Characterizing Groundwater Flow Dynamics and Storage Capacity in an Active Rock Glacier

Alpine aquifers play a critical role in the hydrology of mountainous areas by sustaining base flow in downstream rivers during dry periods and retarding flood propagation after heavy precipitation events. Progressing climate change alters climatic and meteorological boundary conditions as well as the hydraulic response of alpine catchments by ablating glaciers and thawing permafrost. Rock glaciers exert a controlling influence on the catchment response due to their prominent groundwater storage and complex drainage characteristics. This thesis investigates the hydrogeology and internal structure of the active rock glacier Innere Ölgrube (Ötztal Alps), which governs catchment runoff and is affected by permafrost degradation. A 3D geometrical model of its internal structure is obtained by combining geophysical data and permafrost creep modelling. Available data and new results are integrated into a conceptual hydrogeological model providing a sound basis for the implementation of a prospective numerical groundwater flow model.
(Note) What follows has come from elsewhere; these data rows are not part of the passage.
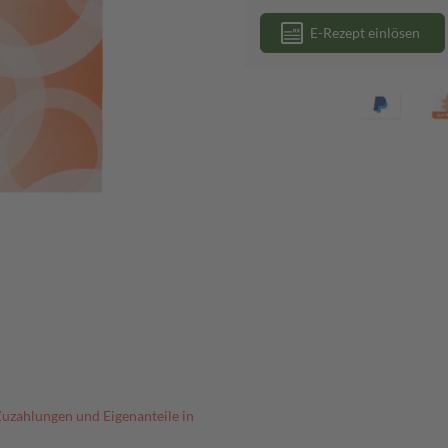
E-Rezept einlösen
Zuzahlungen und Eigenanteile in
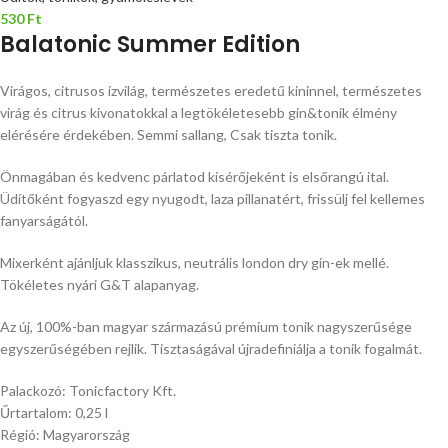
530
Ft
Balatonic Summer Edition
Virágos, citrusos ízvilág, természetes eredetű kininnel, természetes
virág és citrus kivonatokkal a legtökéletesebb gin&tonik élmény
elérésére érdekében. Semmi sallang, Csak tiszta tonik.
Önmagában és kedvenc párlatod kísérőjeként is elsőrangú ital.
Üdítőként fogyaszd egy nyugodt, laza pillanatért, frissülj fel kellemes
fanyarságától.
Mixerként ajánljuk klasszikus, neutrális london dry gin-ek mellé.
Tökéletes nyári G&T alapanyag.
Az új, 100%-ban magyar származású prémium tonik nagyszerűsége
egyszerűségében rejlik. Tisztaságával újradefiniálja a tonik fogalmát.
Palackozó: Tonicfactory Kft.
Űrtartalom: 0,25 l
Régió: Magyarország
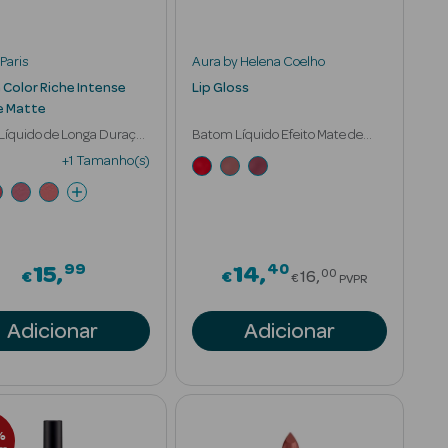
Paris
Aura by Helena Coelho
Color Riche Intense
Lip Gloss
e Matte
Líquido de Longa Duração
Batom Líquido Efeito Mate de
Longa Duração
+1 Tamanho(s)
99
40
Price reduced 
15
14
00
€
€
16
€
PVPR
Adicionar
Adicionar
%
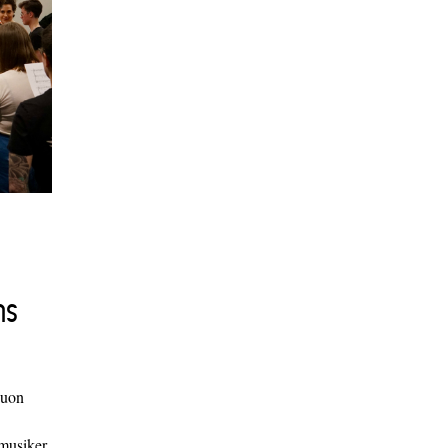
ns
duon
 musiker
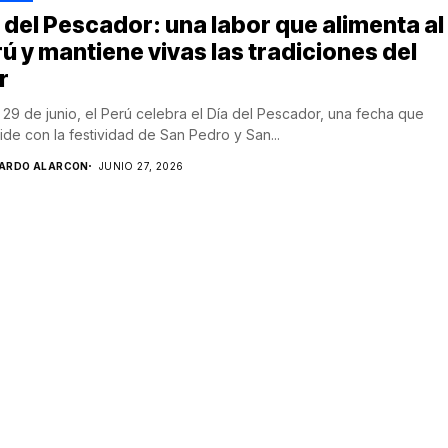
 del Pescador: una labor que alimenta al
ú y mantiene vivas las tradiciones del
r
29 de junio, el Perú celebra el Día del Pescador, una fecha que
ide con la festividad de San Pedro y San...
CARDO ALARCON
JUNIO 27, 2026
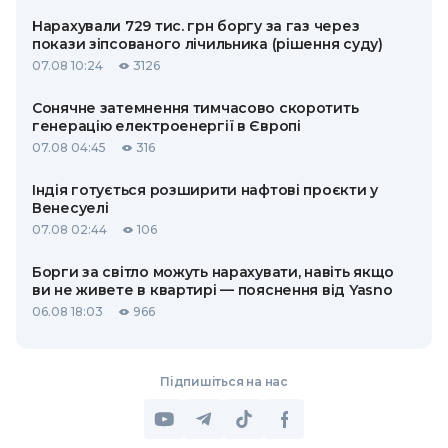
Нарахували 729 тис. грн боргу за газ через
покази зіпсованого лічильника (рішення суду)
07.08 10:24
3126
Сонячне затемнення тимчасово скоротить
генерацію електроенергії в Європі
07.08 04:45
316
Індія готується розширити нафтові проєкти у
Венесуелі
07.08 02:44
106
Борги за світло можуть нарахувати, навіть якщо
ви не живете в квартирі — пояснення від Yasno
06.08 18:03
966
Підпишіться на нас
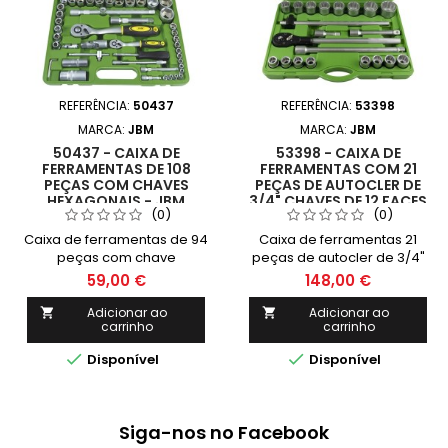
REFERÊNCIA:
50437
REFERÊNCIA:
53398
MARCA:
JBM
MARCA:
JBM
50437 - CAIXA DE
53398 - CAIXA DE
FERRAMENTAS DE 108
FERRAMENTAS COM 21
PEÇAS COM CHAVES
PEÇAS DE AUTOCLER DE
HEXAGONAIS - JBM
3/4" CHAVES DE 12 FACES
(0)
(0)
- JBM
Caixa de ferramentas de 94
Caixa de ferramentas 21
peças com chave
peças de autocler de 3/4"
hexagonais
chaves de 12 faces - JBM
59,00 €
148,00 €
Adicionar ao
Adicionar ao


carrinho
carrinho


Disponível
Disponível
Siga-nos no Facebook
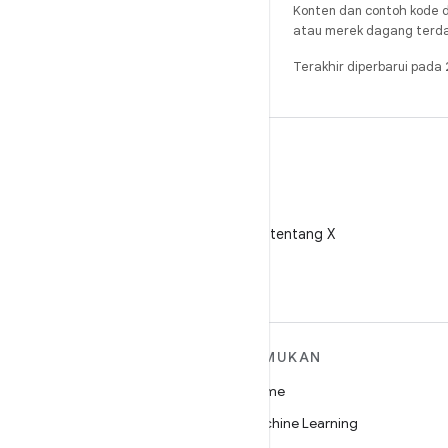
Konten dan contoh kode d
atau merek dagang terdaft
Terakhir diperbarui pad
X
Ikuti @AndroidDev tentang X
SELENGKAPNYA
TEMUKAN
TENTANG ANDROID
Game
Android
Machine Learning
Android untuk Perusahaan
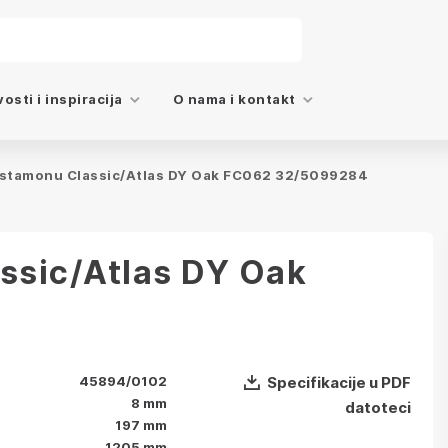
osti i inspiracija
O nama i kontakt
astamonu Classic/Atlas DY Oak FC062 32/5099284
ssic/Atlas DY Oak
45894/0102
Specifikacije u PDF
8 mm
datoteci
197 mm
1205 mm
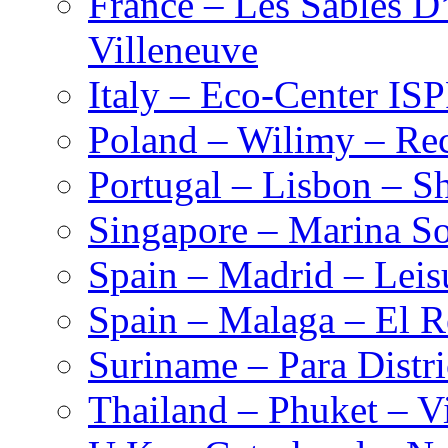
France – Les Sables D
Villeneuve
Italy – Eco-Center IS
Poland – Wilimy – Rec
Portugal – Lisbon – S
Singapore – Marina S
Spain – Madrid – Leis
Spain – Malaga – El R
Suriname – Para Distr
Thailand – Phuket – Vi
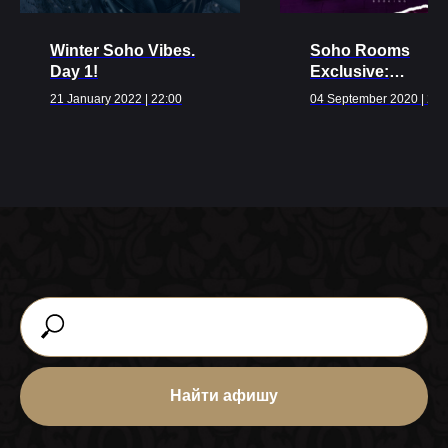
Winter Soho Vibes.
Soho Rooms
Day 1!
Exclusive:
MORGENSHTERN
21 January 2022 | 22:00
04 September 2020 | 22:
Найти афишу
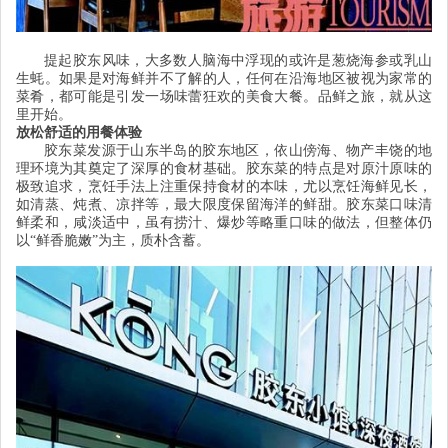
提起胶东风味，大多数人脑海中浮现的或许是葱烧海参或乳山
生蚝。如果是对海鲜并不了解的人，任何在沿海地区被视为家常的
菜肴，都可能是引发一场味蕾狂欢的美食大餐。品鲜之旅，就从这
里开始。
放松舒适的用餐体验
胶东菜发源于山东半岛的胶东地区，依山傍海、物产丰饶的地
理环境为其奠定了深厚的食材基础。胶东菜的特点是对原汁原味的
极致追求，烹饪手法上注重保持食材的本味，尤以烹饪海鲜见长，
如清蒸、炖煮、凉拌等，最大限度保留海洋的鲜甜。胶东菜口味清
鲜柔和，咸淡适中，虽有捞汁、爆炒等略重口味的做法，但整体仍
以
“
鲜香脆嫩
”
为主，质朴含蓄。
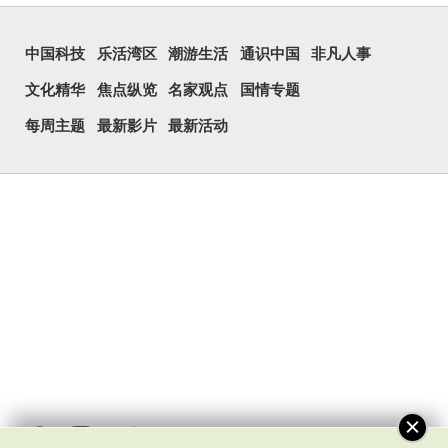
中国科技
乐活湾区
潮游生活
通识中国
非凡人事
文化精华
焦点纵览
名家观点
国情专题
每周主题
最新影片
最新活动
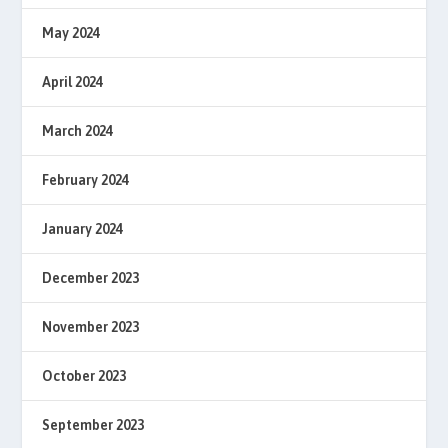
May 2024
April 2024
March 2024
February 2024
January 2024
December 2023
November 2023
October 2023
September 2023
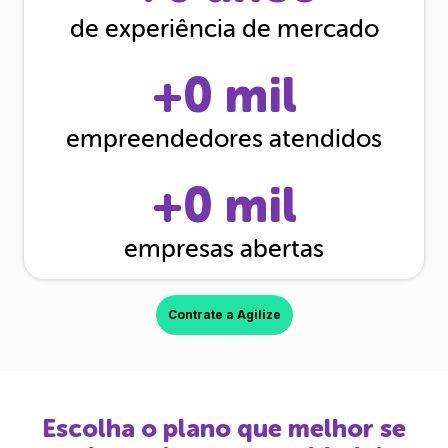
de experiência de mercado
+
0
mil
empreendedores atendidos
+
0
mil
empresas abertas
Contrate a Agilize
Escolha o plano que melhor se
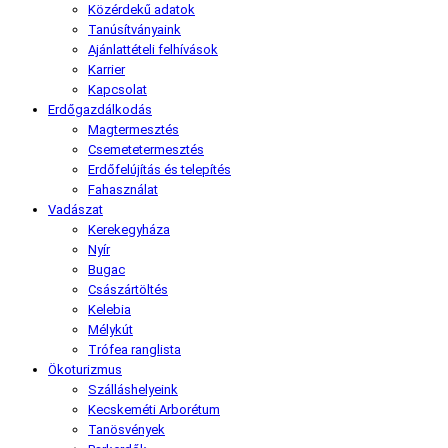
Közérdekű adatok
Tanúsítványaink
Ajánlattételi felhívások
Karrier
Kapcsolat
Erdőgazdálkodás
Magtermesztés
Csemetetermesztés
Erdőfelújítás és telepítés
Fahasználat
Vadászat
Kerekegyháza
Nyír
Bugac
Császártöltés
Kelebia
Mélykút
Trófea ranglista
Ökoturizmus
Szálláshelyeink
Kecskeméti Arborétum
Tanösvények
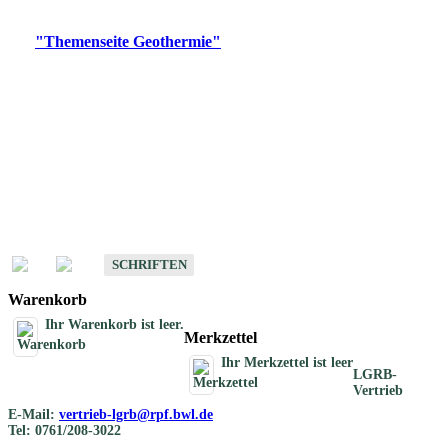
Digitale Produkte, die direkt downloadbar sind, finden Sie auf
der
"Themenseite Geothermie"
im
LGRBgeoportal
.
Geothermische
Übersichtskarten
Schriften
Schriften des Fachbereichs Geothermie
SCHRIFTEN
Warenkorb
Ihr Warenkorb ist leer.
Merkzettel
Ihr Merkzettel ist leer
LGRB-
Vertrieb
E-Mail:
vertrieb-lgrb@rpf.bwl.de
Tel: 0761/208-3022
Hydraulic properties of the hydrostratigraphic units constituting the rock glacier are estimated and groundwater recharge fluxes quantified. Fundamental properties of the heterogeneous groundwater flow system within the rock glacier are discussed and compared to existing rock glacier studies.
About the author

Simon Seelig is currently working on alpine water resources and climate change as PhD student at the University of Graz, Austria. His educational background is geosciences, focusing on hydrogeology and engineering geology at the Universities of Graz, Leoben, and Waterloo (ON).